◆ **Problem to work on**:
Please print the stretch of lines from the one containing "tenemos que platicar" through the one containing "no, se les va a argumentar por qué no." exactly as they stand.

=== Input data ===

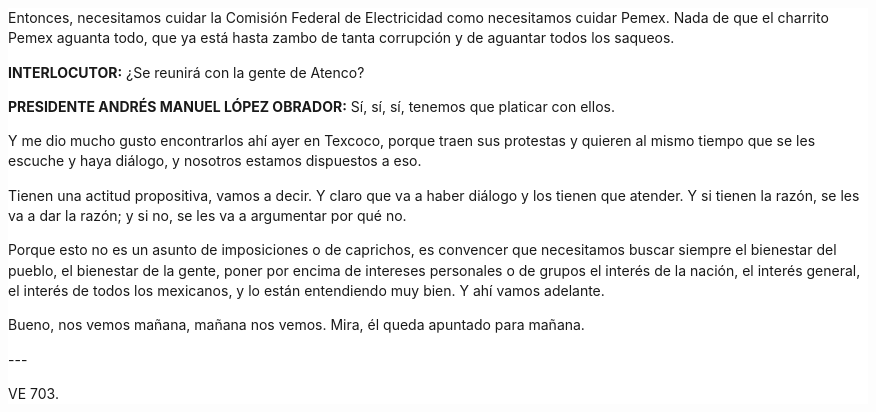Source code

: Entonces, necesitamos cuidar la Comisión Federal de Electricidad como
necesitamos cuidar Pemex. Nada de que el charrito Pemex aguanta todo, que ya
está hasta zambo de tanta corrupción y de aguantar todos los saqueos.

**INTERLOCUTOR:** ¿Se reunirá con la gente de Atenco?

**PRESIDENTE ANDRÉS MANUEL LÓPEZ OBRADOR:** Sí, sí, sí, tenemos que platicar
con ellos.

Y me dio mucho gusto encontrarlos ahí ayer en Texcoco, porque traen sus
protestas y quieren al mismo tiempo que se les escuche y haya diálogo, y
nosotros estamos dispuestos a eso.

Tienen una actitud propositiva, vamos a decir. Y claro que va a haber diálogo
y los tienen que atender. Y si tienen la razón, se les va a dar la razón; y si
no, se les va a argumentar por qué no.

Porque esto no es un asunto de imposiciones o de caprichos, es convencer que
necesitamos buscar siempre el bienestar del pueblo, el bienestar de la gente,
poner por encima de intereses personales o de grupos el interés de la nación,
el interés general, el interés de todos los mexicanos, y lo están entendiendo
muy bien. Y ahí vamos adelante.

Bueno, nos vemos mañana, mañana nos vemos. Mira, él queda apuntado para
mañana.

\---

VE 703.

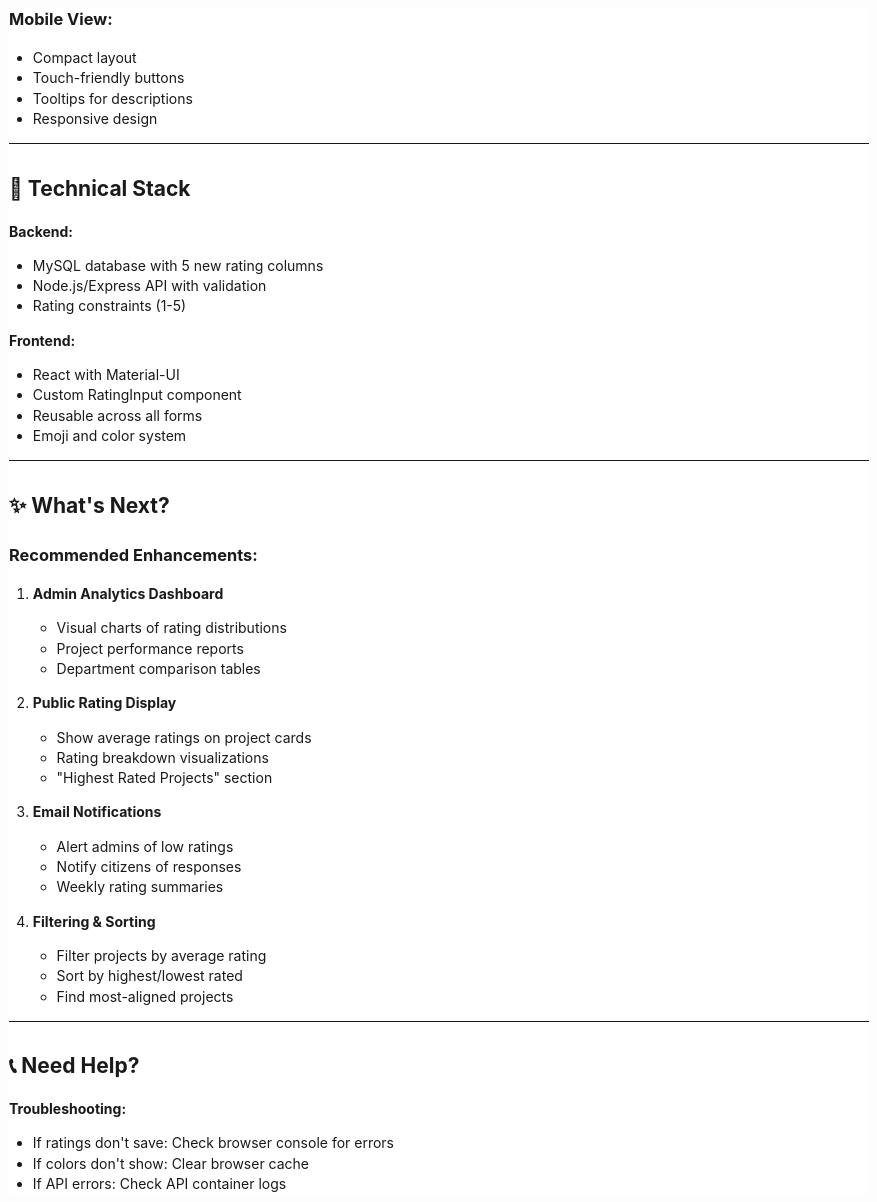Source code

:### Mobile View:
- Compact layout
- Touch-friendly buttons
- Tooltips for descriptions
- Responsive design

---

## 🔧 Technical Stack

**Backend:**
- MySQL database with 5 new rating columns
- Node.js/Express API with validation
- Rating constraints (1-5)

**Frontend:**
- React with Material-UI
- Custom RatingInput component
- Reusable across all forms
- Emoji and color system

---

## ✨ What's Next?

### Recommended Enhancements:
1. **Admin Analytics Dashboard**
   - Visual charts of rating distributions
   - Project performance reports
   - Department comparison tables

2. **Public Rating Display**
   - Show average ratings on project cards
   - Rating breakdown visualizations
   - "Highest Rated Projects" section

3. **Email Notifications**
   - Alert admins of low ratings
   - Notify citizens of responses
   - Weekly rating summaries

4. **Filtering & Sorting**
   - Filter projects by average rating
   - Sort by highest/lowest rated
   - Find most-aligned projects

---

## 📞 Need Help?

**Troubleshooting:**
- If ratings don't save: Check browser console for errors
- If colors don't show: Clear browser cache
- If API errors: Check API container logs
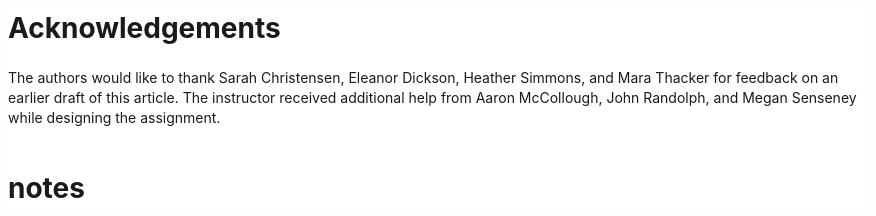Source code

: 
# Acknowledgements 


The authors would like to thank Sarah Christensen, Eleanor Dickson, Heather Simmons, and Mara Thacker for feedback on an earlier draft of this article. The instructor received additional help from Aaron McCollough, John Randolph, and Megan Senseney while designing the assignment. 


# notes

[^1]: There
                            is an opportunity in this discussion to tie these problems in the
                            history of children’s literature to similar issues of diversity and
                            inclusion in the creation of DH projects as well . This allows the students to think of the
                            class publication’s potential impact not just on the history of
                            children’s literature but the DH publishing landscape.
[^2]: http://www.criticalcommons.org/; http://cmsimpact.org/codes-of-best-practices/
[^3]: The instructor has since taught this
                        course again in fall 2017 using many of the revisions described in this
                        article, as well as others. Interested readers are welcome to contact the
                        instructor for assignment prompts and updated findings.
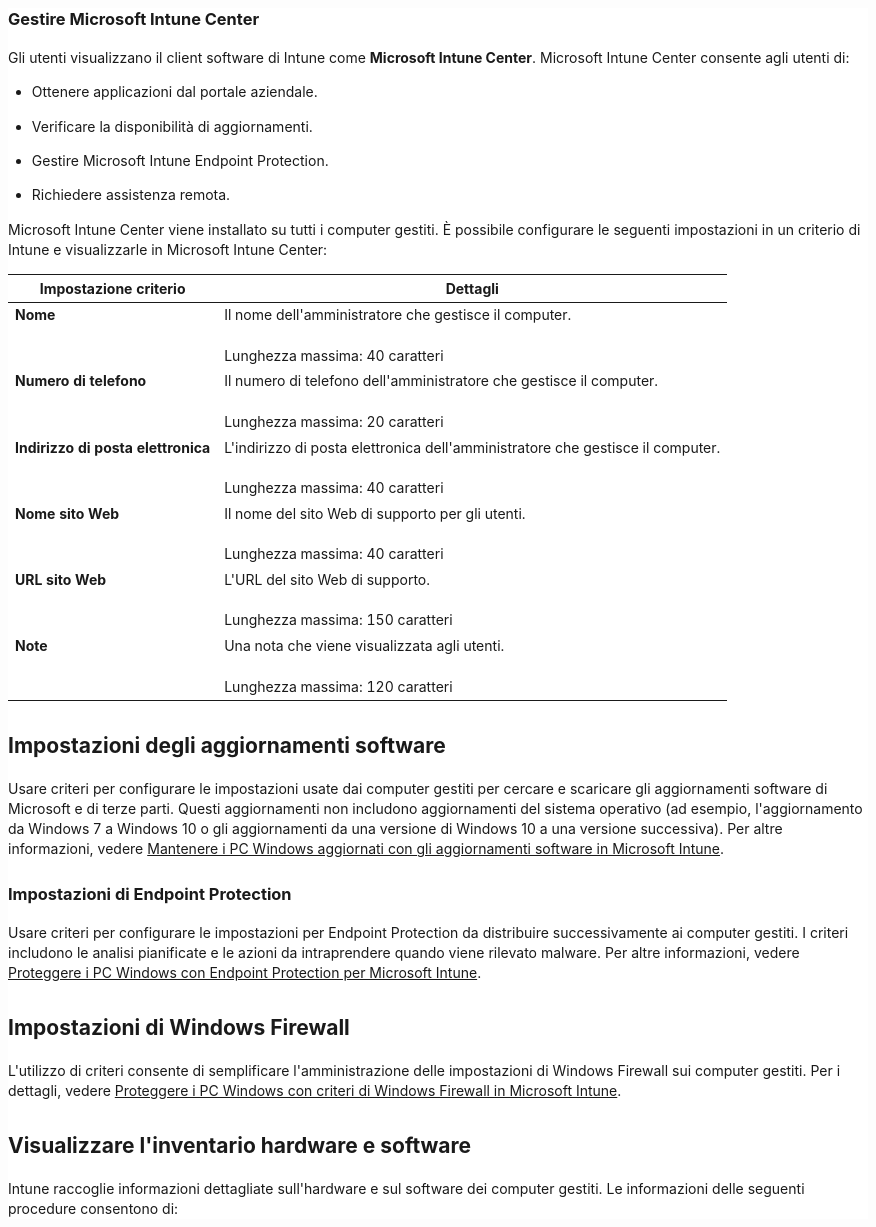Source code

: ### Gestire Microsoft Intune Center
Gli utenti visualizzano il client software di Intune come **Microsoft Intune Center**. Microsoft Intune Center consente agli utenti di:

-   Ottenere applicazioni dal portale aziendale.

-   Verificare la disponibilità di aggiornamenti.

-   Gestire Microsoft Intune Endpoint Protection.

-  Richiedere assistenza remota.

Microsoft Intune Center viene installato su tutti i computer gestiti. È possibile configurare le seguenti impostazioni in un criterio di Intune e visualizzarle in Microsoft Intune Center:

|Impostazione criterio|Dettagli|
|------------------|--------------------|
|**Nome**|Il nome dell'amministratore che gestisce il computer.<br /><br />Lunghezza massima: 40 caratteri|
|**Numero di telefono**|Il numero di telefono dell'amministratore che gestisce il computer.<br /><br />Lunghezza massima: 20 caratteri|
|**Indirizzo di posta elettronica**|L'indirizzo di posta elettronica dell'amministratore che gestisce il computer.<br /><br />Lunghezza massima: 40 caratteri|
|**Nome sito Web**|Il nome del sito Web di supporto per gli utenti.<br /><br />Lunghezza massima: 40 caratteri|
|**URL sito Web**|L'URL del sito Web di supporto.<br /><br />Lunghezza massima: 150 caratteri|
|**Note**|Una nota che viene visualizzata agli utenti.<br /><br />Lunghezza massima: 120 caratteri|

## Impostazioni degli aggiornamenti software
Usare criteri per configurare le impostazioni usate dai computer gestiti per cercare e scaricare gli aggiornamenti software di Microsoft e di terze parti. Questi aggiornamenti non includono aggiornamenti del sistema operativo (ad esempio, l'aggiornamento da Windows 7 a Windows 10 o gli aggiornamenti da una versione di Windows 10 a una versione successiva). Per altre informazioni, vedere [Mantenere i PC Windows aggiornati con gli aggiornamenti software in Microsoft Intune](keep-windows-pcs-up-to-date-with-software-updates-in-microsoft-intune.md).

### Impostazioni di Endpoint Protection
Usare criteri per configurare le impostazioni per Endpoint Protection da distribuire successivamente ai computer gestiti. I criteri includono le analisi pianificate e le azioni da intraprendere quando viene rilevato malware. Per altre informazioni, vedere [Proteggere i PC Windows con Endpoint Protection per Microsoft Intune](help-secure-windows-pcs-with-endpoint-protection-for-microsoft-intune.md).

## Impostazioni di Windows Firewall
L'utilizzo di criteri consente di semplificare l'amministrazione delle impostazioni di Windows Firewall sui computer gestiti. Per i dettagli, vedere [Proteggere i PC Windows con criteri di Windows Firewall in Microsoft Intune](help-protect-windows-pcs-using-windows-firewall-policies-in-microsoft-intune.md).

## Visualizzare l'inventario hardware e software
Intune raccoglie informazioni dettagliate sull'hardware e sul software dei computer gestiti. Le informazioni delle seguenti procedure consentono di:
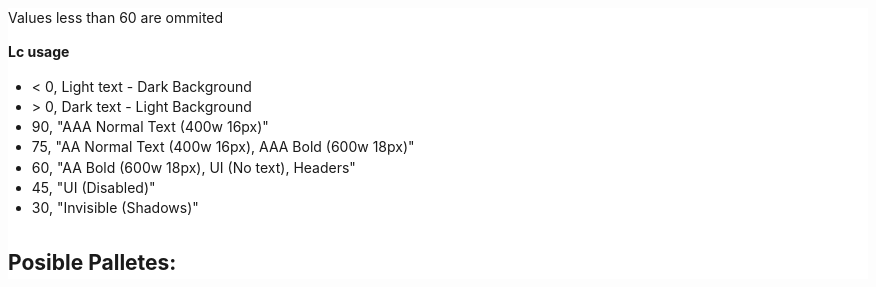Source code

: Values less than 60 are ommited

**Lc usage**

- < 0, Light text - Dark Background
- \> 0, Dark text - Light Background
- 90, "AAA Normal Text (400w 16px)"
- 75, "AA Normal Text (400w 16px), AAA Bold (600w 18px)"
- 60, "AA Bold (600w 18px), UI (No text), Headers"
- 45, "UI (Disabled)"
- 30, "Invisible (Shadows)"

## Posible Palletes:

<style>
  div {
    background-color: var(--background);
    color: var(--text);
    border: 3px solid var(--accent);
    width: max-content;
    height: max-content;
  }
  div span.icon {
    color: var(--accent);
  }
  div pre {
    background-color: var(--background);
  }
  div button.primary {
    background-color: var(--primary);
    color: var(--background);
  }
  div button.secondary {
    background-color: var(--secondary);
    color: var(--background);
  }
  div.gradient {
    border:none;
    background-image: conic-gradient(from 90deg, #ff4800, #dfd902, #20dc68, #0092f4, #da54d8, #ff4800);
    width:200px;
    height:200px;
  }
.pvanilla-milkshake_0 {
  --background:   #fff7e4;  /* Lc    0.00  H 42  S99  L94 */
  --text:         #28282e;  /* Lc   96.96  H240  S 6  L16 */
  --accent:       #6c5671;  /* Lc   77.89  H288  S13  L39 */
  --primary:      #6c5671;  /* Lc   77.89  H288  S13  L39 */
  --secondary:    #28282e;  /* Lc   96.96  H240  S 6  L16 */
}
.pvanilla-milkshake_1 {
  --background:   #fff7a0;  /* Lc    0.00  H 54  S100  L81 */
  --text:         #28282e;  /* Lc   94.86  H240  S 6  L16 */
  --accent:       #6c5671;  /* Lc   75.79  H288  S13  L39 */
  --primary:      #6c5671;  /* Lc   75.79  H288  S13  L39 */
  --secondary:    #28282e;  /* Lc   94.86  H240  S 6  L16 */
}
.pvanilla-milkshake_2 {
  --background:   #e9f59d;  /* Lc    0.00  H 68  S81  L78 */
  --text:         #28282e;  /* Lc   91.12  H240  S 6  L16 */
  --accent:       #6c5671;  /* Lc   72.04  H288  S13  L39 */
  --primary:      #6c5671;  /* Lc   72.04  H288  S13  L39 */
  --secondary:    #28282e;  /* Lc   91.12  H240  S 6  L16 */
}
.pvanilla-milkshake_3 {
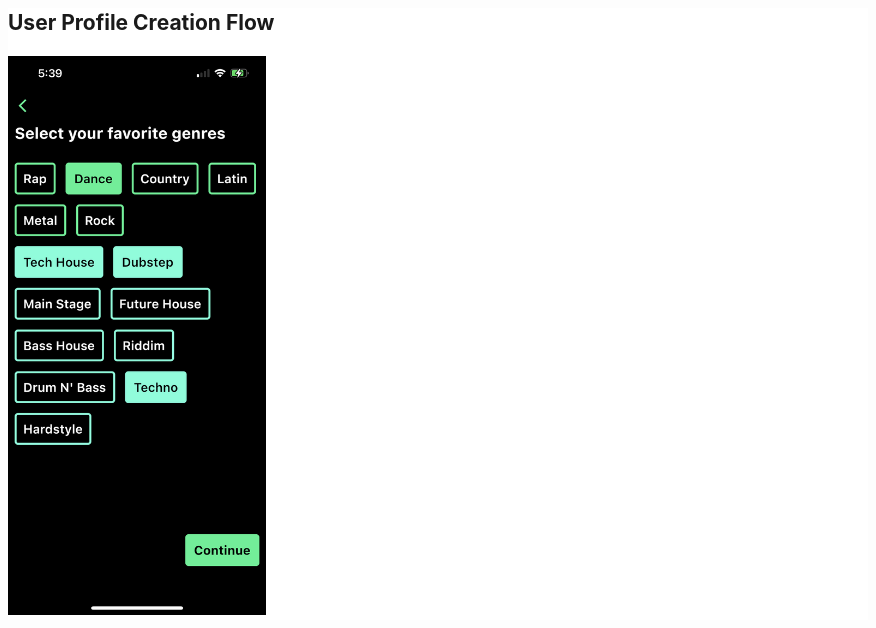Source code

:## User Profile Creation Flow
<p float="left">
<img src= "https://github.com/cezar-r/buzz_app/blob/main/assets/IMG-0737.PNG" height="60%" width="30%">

===

◆ **Output for this exercise**:
**PRESIDENTE ANDRÉS MANUEL LÓPEZ OBRADOR:** Sí, sí, sí, tenemos que platicar
con ellos.

Y me dio mucho gusto encontrarlos ahí ayer en Texcoco, porque traen sus
protestas y quieren al mismo tiempo que se les escuche y haya diálogo, y
nosotros estamos dispuestos a eso.

Tienen una actitud propositiva, vamos a decir. Y claro que va a haber diálogo
y los tienen que atender. Y si tienen la razón, se les va a dar la razón; y si
no, se les va a argumentar por qué no.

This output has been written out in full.